炎でも雷でもない、破壊の力そのものと言っていい魔法の爪痕に、俺は愕然とした。
「ふふふ、いいぞパラケール。それでこそ私の使い魔だ。さぁ、余興はここまでだ。行けぇパラケール。今度こそあの愚か者にこの世の理を教えてやれ!」
「……」
パラケールの頭上で、またも光の玉が膨張と収縮を繰り返した。
――マズイ!
あれは、サンゴーのバリアでも、ニゴーのバーニアでも、ストレージの中のものでも防げない。
防ぐ。
避ける。
どちらも不可能だ。
俺は必死に打開する手立てはないかと周囲を確認しつつ、AIチャットスキルもフル稼働させた。

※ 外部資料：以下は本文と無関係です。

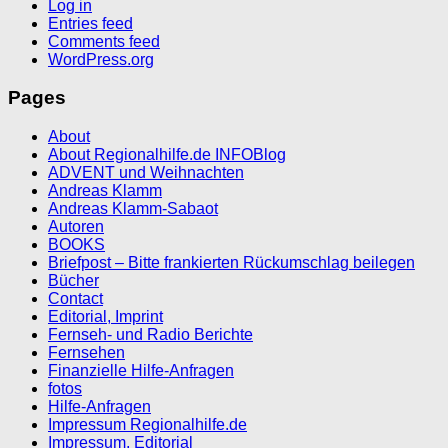
Log in
Entries feed
Comments feed
WordPress.org
Pages
About
About Regionalhilfe.de INFOBlog
ADVENT und Weihnachten
Andreas Klamm
Andreas Klamm-Sabaot
Autoren
BOOKS
Briefpost – Bitte frankierten Rückumschlag beilegen
Bücher
Contact
Editorial, Imprint
Fernseh- und Radio Berichte
Fernsehen
Finanzielle Hilfe-Anfragen
fotos
Hilfe-Anfragen
Impressum Regionalhilfe.de
Impressum, Editorial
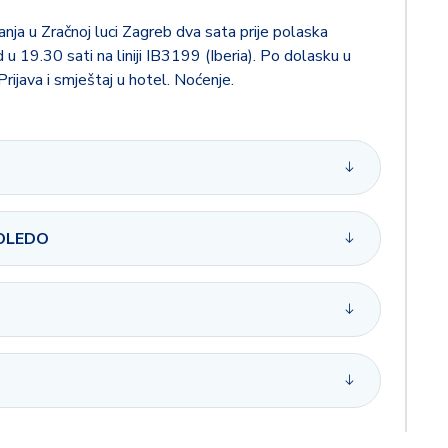
nja u Zračnoj luci Zagreb dva sata prije polaska
 u 19.30 sati na liniji IB3199 (Iberia). Po dolasku u
Prijava i smještaj u hotel. Noćenje.
TOLEDO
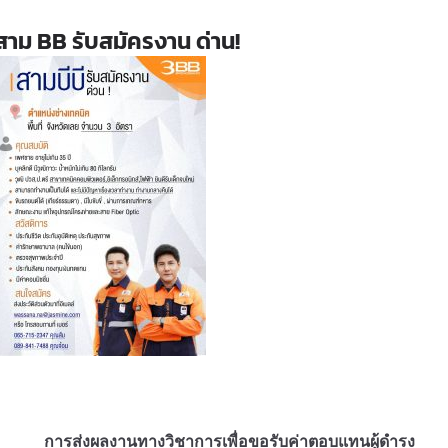
สาม BB รับสมัครงาน ด่าน!
การส่งผลงานทางวิชาการเพื่อขอรับค่าตอบแทนผู้ดำรง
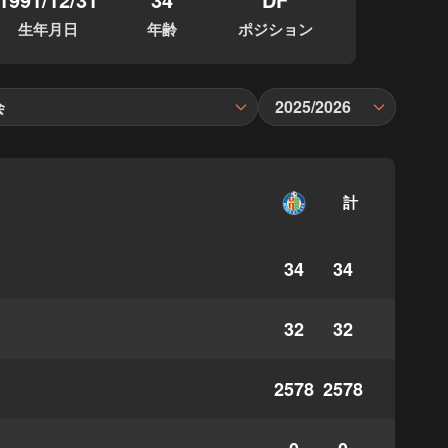
生年月日
年齢
ポジション
会
2025/2026
計
34
34
32
32
2578
2578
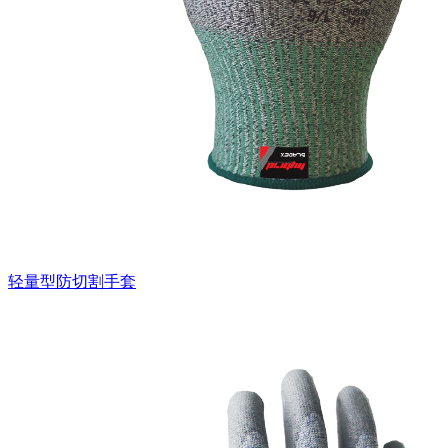
轻量型防切割手套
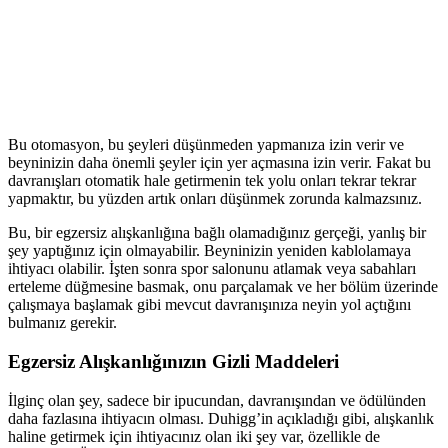
Bu otomasyon, bu şeyleri düşünmeden yapmanıza izin verir ve
beyninizin daha önemli şeyler için yer açmasına izin verir. Fakat bu
davranışları otomatik hale getirmenin tek yolu onları tekrar tekrar
yapmaktır, bu yüzden artık onları düşünmek zorunda kalmazsınız.
Bu, bir egzersiz alışkanlığına bağlı olamadığınız gerçeği, yanlış bir
şey yaptığınız için olmayabilir. Beyninizin yeniden kablolamaya
ihtiyacı olabilir. İşten sonra spor salonunu atlamak veya sabahları
erteleme düğmesine basmak, onu parçalamak ve her bölüm üzerinde
çalışmaya başlamak gibi mevcut davranışınıza neyin yol açtığını
bulmanız gerekir.
Egzersiz Alışkanlığınızın Gizli Maddeleri
İlginç olan şey, sadece bir ipucundan, davranışından ve ödülünden
daha fazlasına ihtiyacın olması. Duhigg’in açıkladığı gibi, alışkanlık
haline getirmek için ihtiyacınız olan iki şey var, özellikle de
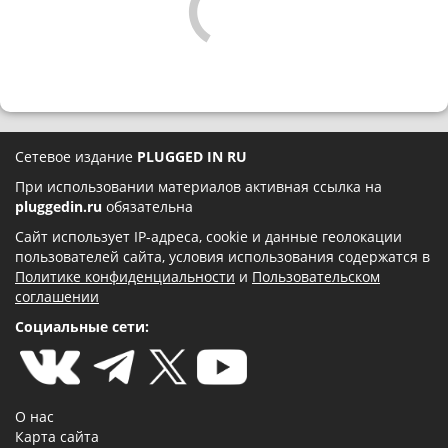
Сетевое издание
PLUGGED IN RU
При использовании материалов активная ссылка на
pluggedin.ru
обязательна
Сайт использует IP-адреса, cookie и данные геолокации
пользователей сайта, условия использования содержатся в
Политике конфиденциальности
и
Пользовательском
соглашении
Социальные сети:
О нас
Карта сайта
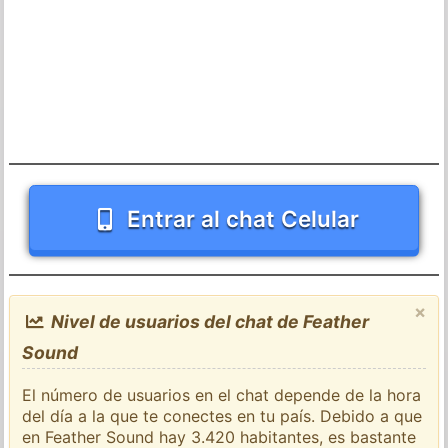
Entrar al chat Celular
×
Nivel de usuarios del chat de Feather
Sound
El número de usuarios en el chat depende de la hora
del día a la que te conectes en tu país. Debido a que
en Feather Sound hay 3.420 habitantes, es bastante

――そうだ。ドレイザンコウの時みたいに地面をストレージに入れて竪穴に逃げれば!
――ここのじめんはコロシアムオーナーのしょゆうぶつだからストレージにいれられなーい。
――くそっ、いや、待てよ!
そして、俺はあることを思い出した。
「逃げるぞ!」
イチゴーたちと一緒に俺はある場所目掛けて走り出した。
「無駄な足掻きを!」
先輩は俺のいる方角に向かって歩みを進めながら、発射の合図とばかりに右手を上げた。
間に合わないと悟った俺は、やぶれかぶれでその場所に飛び込んだ。
「間に合え!」
「くたばれ!」
パラケールが生み出した光の玉から、特大の破壊光線が放たれ、俺の背後を金色に染めた。
そして、俺は奈落の底へと落ちて行った。
「おやおや残念だ。半身を吹き飛ばす程度に収めようと思ったが、まるごと消し飛ばしてしまったかな? ……なんだ? これは?」
「三日前の救世祭で、俺が直した地割れですよ」
俺は地割れの底から飛び上がると、先輩の前に着地した。
「貴様、生きていたのか!?」
「おかげさまで」
イチゴーの言う通り、この地面は他人の所有物なのでストレージには入れられない。
だが、この地割れは三日前に俺が俺の土で埋め立てた場所だ。
俺は、自分で埋めた土を回収するだけでいい。
そして地割れは、パラケールの眼下にまで続いていた。
『だっしゅつー!』
地割れから砲弾のように飛び出したイチゴーは、杖を握るパラケールの親指を穿った。